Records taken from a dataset
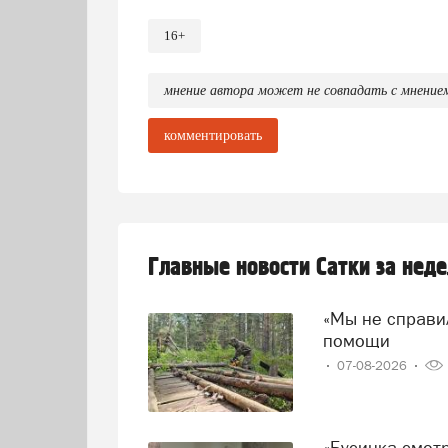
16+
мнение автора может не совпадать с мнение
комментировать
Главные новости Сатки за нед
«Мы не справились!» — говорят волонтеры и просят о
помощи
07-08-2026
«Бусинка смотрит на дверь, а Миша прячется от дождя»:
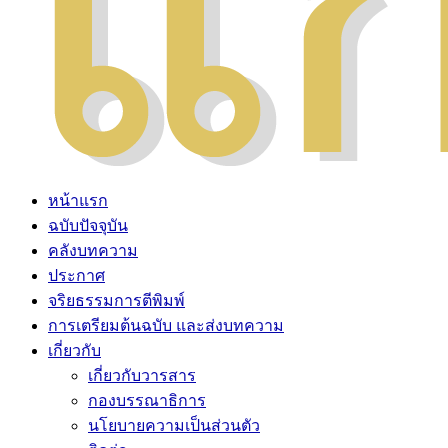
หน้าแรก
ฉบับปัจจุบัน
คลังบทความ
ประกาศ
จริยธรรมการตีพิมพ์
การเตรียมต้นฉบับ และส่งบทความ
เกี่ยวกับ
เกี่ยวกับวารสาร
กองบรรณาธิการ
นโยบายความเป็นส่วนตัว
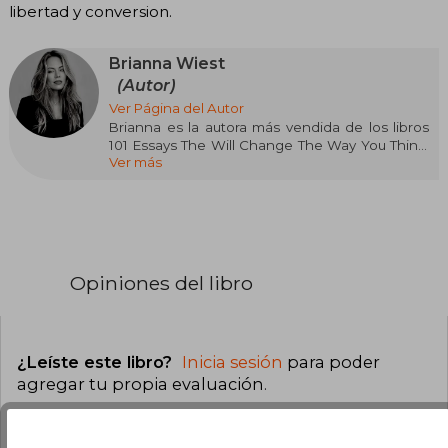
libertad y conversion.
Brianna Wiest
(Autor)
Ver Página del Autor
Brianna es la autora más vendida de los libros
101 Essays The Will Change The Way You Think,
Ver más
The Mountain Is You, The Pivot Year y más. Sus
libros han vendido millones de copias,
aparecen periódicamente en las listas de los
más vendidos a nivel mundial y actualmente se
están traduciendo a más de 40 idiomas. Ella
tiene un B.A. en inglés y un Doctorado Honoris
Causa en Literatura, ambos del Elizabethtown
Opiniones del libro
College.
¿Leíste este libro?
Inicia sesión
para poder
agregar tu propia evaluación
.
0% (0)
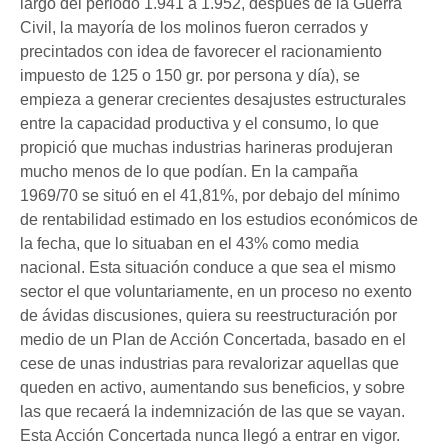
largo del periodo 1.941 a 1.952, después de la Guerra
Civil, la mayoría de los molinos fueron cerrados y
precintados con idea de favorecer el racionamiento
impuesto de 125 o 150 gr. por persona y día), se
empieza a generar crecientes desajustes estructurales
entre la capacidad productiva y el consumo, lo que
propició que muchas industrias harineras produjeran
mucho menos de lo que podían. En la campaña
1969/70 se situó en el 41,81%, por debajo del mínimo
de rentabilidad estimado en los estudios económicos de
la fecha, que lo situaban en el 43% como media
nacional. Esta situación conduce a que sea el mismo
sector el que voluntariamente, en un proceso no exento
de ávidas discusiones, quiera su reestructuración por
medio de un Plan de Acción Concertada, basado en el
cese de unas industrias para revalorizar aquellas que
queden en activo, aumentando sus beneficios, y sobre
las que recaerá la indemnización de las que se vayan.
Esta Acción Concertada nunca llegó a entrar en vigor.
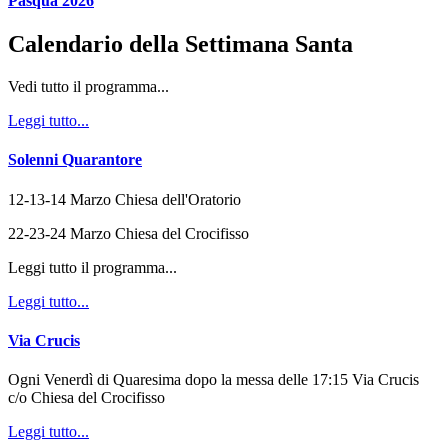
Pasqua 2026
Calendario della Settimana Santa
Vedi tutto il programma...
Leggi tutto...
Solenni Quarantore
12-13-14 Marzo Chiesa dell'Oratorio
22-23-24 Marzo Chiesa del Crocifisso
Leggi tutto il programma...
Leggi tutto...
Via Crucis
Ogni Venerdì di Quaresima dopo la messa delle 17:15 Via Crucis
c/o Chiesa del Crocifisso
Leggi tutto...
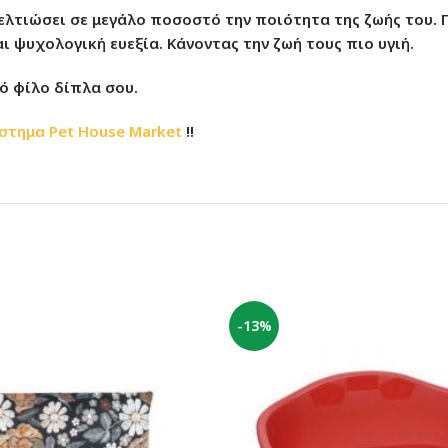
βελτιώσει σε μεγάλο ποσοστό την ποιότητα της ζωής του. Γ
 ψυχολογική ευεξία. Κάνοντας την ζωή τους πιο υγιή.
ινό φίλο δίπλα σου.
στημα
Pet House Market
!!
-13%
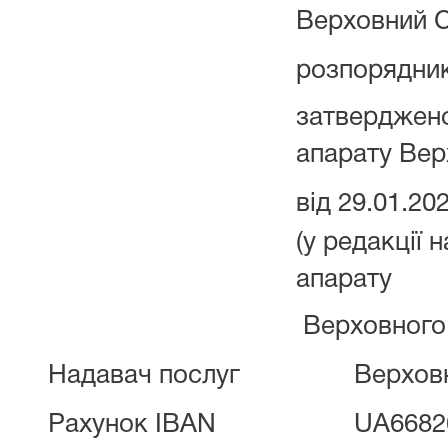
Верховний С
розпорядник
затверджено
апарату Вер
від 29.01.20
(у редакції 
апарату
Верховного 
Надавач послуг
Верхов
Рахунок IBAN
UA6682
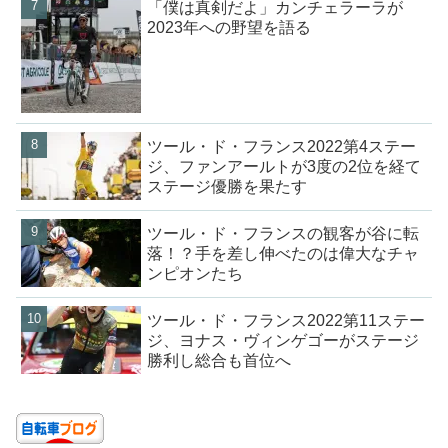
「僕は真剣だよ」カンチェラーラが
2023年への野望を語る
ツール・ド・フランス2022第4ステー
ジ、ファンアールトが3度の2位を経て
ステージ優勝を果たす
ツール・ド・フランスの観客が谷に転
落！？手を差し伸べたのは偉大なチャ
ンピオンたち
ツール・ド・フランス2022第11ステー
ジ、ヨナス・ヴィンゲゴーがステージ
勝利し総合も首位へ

▶ REQUIRED ACTION
Copy out every line of text from all the items above word for word, leaving out the pictures.

▶ OUTPUT BELOW
16+
мнение автора может не совпадать с мнение
комментировать
Главные новости Сатки за нед
«Мы не справились!» — говорят волонтеры и просят о
помощи
07-08-2026
«Бусинка смотрит на дверь, а Миша прячется от дождя»:
หน้าแรก
ฉบับปัจจุบัน
คลังบทความ
ประกาศ
จริยธรรมการตีพิมพ์
การเตรียมต้นฉบับ และส่งบทความ
เกี่ยวกับ
เกี่ยวกับวารสาร
กองบรรณาธิการ
นโยบายความเป็นส่วนตัว
libertad y conversion.
Brianna Wiest
(Autor)
Ver Página del Autor
Brianna es la autora más vendida de los libros
101 Essays The Will Change The Way You Think,
Ver más
The Mountain Is You, The Pivot Year y más. Sus
libros han vendido millones de copias,
aparecen periódicamente en las listas de los
más vendidos a nivel mundial y actualmente se
están traduciendo a más de 40 idiomas. Ella
tiene un B.A. en inglés y un Doctorado Honoris
Causa en Literatura, ambos del Elizabethtown
Opiniones del libro
College.
¿Leíste este libro?
Inicia sesión
para poder
agregar tu propia evaluación
.
0% (0)
largo del periodo 1.941 a 1.952, después de la Guerra
Civil, la mayoría de los molinos fueron cerrados y
precintados con idea de favorecer el racionamiento
impuesto de 125 o 150 gr. por persona y día), se
empieza a generar crecientes desajustes estructurales
entre la capacidad productiva y el consumo, lo que
propició que muchas industrias harineras produjeran
mucho menos de lo que podían. En la campaña
1969/70 se situó en el 41,81%, por debajo del mínimo
de rentabilidad estimado en los estudios económicos de
la fecha, que lo situaban en el 43% como media
nacional. Esta situación conduce a que sea el mismo
sector el que voluntariamente, en un proceso no exento
de ávidas discusiones, quiera su reestructuración por
medio de un Plan de Acción Concertada, basado en el
cese de unas industrias para revalorizar aquellas que
queden en activo, aumentando sus beneficios, y sobre
las que recaerá la indemnización de las que se vayan.
Esta Acción Concertada nunca llegó a entrar en vigor.
Pasqua 2026
Calendario della Settimana Santa
Vedi tutto il programma...
Leggi tutto...
Solenni Quarantore
12-13-14 Marzo Chiesa dell'Oratorio
22-23-24 Marzo Chiesa del Crocifisso
Leggi tutto il programma...
Leggi tutto...
Via Crucis
Ogni Venerdì di Quaresima dopo la messa delle 17:15 Via Crucis
c/o Chiesa del Crocifisso
Leggi tutto...
βελτιώσει σε μεγάλο ποσοστό την ποιότητα της ζωής του. Γ
 ψυχολογική ευεξία. Κάνοντας την ζωή τους πιο υγιή.
ινό φίλο δίπλα σου.
στημα
Pet House Market
!!
-13%
Верховний С
розпорядник
затверджено
апарату Вер
від 29.01.20
(у редакції 
апарату
Верховного 
Надавач послуг
Верхов
Рахунок IBAN
UA6682
「僕は真剣だよ」カンチェラーラが
2023年への野望を語る
ツール・ド・フランス2022第4ステー
ジ、ファンアールトが3度の2位を経て
ステージ優勝を果たす
ツール・ド・フランスの観客が谷に転
落！？手を差し伸べたのは偉大なチャ
ンピオンたち
ツール・ド・フランス2022第11ステー
ジ、ヨナス・ヴィンゲゴーがステージ
勝利し総合も首位へ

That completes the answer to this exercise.